= Texte présenté =
##############################
On pardonne beaucoup aux vers, et les défauts de l’historien ou de l’orateur deviennent souvent les qualités du poète. Libre à lui de se faire le centre de son livre, si le livre n’est pas un acte public, s’il s’adresse à des lecteurs qui s’intéressent à sa personne et qui partagent son émotion. Que M. Victor Hugo dans les Châtimens soit l’esprit vengeur qui passe sur les plaines, sur les monts, sur les mers, chassant les démons devant lui, qu’il soit le belluaire retroussant sa manche pour dompter les lions et les tigres, qu’il agite la torche qui flamboie dans la nuit des peuples, toute cette personnalité, tout cet orgueil même est permis à la satire compliquée de lyrisme, à Juvénal empruntant les images de Pindare. Ce rare poète enfermé dans son île, surtout dans ces premières années où l’exil n’était pas volontaire, où la blessure était toute saignante et empoisonnée par la perte des espérances d’abord conçues, savez-vous que c’est un tableau unique dans l’histoire des lettres !… Un ennemi politique pourrait seul refuser ses larmes à cette situation d’autant plus poignante que celui qui la souffre menace et ne veut pas pleurer. Une pièce d’une grande originalité, qui a pour titre Floréal, certainement la moins étudiée du recueil, nous le montre oubliant un instant la Fiance, le passé, ses ennemis, au milieu du renouvellement de la nature, quand soudain le souvenir douloureux se réveille ; il crie, il maudit, il ne veut plus rien voir, rien entendre, de cette nature qui lui faisait signe et l’appelait tout à l’heure. On croit voir le lion faire le tour de sa cage, on croit l’entendre rugir.
##############################
= Données fournies =
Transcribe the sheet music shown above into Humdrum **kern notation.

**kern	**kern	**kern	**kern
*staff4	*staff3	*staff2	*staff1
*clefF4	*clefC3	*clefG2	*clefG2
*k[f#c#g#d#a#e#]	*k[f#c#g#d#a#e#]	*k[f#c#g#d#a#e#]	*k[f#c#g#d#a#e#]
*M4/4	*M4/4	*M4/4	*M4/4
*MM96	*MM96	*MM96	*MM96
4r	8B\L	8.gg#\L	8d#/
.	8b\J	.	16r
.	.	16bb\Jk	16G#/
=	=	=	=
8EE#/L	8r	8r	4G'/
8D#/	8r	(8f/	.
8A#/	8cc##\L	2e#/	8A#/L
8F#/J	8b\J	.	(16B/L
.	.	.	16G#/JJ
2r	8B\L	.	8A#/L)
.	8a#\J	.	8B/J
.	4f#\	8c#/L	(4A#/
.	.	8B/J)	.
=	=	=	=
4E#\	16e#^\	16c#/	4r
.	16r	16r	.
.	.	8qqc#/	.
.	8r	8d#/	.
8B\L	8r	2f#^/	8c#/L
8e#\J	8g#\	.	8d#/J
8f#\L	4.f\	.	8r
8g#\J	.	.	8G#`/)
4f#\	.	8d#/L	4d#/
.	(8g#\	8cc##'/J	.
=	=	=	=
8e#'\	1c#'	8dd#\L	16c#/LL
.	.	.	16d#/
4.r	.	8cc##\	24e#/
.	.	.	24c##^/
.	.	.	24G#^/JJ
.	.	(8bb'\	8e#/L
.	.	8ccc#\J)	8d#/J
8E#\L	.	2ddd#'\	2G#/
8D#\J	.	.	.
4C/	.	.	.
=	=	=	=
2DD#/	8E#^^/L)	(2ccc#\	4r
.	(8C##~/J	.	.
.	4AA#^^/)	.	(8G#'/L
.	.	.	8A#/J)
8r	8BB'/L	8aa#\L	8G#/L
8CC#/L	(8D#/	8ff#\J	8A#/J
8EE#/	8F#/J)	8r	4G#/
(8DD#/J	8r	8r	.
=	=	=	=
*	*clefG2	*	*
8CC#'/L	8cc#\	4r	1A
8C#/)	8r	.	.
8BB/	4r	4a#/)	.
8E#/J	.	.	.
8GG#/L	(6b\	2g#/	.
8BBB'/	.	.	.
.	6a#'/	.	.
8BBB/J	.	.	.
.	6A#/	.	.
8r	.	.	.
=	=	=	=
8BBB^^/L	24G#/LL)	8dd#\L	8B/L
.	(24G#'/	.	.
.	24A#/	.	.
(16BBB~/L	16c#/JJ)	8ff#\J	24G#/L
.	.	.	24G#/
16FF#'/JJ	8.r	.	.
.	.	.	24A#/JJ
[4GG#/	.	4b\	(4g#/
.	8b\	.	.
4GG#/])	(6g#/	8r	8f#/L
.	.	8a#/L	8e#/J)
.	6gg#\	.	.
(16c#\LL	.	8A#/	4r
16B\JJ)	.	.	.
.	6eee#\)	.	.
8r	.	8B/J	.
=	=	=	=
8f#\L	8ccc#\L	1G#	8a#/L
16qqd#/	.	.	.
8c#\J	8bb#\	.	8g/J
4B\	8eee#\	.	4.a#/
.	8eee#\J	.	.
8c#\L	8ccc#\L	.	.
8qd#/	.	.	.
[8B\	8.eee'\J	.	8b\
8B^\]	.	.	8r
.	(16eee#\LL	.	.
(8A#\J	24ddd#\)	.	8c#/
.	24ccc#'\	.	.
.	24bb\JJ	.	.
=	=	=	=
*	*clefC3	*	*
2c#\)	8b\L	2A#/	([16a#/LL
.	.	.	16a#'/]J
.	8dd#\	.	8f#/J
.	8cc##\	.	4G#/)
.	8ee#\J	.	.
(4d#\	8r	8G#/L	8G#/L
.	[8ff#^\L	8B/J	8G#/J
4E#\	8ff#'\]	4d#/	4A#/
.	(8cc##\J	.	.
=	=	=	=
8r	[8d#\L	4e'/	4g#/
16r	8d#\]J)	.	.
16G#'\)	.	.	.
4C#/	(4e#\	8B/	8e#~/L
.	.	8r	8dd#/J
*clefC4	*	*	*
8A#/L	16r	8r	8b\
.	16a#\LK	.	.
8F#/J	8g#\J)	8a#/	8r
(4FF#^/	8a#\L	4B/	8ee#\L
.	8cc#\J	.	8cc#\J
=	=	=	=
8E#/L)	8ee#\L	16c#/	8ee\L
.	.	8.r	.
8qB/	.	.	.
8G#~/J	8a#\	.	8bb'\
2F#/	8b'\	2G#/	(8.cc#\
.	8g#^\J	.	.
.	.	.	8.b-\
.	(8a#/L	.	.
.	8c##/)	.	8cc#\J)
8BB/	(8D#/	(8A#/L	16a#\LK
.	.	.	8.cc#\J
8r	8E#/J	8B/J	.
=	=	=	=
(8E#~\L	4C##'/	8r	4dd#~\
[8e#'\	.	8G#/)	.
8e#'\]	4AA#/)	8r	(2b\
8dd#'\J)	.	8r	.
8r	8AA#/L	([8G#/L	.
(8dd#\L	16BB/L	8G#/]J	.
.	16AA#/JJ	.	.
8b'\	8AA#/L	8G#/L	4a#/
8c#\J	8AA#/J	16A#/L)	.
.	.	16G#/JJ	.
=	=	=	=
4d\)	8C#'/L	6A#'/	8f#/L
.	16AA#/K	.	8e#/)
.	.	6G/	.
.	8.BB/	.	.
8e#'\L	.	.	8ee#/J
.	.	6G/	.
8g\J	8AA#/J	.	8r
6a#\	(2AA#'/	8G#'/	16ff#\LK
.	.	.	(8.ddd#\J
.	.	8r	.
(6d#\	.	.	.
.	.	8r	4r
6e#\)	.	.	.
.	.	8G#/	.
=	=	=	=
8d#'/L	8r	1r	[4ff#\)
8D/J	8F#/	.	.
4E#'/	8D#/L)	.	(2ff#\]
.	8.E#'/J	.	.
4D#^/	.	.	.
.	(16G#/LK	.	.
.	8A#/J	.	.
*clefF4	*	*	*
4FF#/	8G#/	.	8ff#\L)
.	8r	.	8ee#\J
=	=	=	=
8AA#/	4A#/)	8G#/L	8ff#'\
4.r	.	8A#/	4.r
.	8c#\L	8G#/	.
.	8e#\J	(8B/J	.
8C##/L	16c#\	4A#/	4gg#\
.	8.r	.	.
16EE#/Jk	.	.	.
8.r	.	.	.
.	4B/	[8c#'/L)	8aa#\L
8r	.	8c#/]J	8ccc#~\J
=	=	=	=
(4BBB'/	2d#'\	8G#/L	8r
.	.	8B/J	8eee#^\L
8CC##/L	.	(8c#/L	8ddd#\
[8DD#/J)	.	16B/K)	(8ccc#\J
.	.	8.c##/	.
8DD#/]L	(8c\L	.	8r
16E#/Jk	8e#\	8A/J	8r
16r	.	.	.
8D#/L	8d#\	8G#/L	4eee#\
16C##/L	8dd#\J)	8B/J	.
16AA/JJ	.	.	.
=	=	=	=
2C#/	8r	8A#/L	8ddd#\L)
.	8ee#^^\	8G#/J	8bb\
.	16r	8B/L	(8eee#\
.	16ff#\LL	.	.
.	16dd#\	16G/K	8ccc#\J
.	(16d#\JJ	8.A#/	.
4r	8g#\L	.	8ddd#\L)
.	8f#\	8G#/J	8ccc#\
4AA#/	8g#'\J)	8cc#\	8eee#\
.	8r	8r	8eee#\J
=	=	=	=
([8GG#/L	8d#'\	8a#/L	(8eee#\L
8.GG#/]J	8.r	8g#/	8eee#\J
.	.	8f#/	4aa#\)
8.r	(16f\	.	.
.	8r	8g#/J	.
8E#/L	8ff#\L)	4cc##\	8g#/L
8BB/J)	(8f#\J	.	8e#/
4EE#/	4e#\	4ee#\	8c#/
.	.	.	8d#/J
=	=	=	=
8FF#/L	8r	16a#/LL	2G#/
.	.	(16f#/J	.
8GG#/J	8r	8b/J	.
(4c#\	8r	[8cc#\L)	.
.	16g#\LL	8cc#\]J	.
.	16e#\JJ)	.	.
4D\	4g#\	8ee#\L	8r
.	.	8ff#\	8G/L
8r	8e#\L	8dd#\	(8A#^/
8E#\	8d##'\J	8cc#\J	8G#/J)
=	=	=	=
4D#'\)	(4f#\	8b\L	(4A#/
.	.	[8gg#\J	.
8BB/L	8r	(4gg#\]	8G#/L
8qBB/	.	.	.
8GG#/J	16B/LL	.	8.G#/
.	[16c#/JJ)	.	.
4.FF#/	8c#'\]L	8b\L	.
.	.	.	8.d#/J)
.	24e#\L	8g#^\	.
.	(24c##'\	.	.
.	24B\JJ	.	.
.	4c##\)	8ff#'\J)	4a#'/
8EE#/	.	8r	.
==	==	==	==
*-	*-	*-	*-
##############################
= Exercices à faire =
[a] Selon le texte présenté, qu'est-ce qui rend la situation du poète exilé dans son île d'autant plus poignante ? Répondez en une à trois phrases.
[b] Quel titre porte la pièce du recueil que le texte présenté juge certainement la moins étudiée ?

= Corrigé des exercices =
[a] Cette situation est d'autant plus poignante que celui qui la souffre menace et ne veut pas pleurer. Seul un ennemi politique pourrait donc lui refuser ses larmes.

[b] Elle a pour titre Floréal.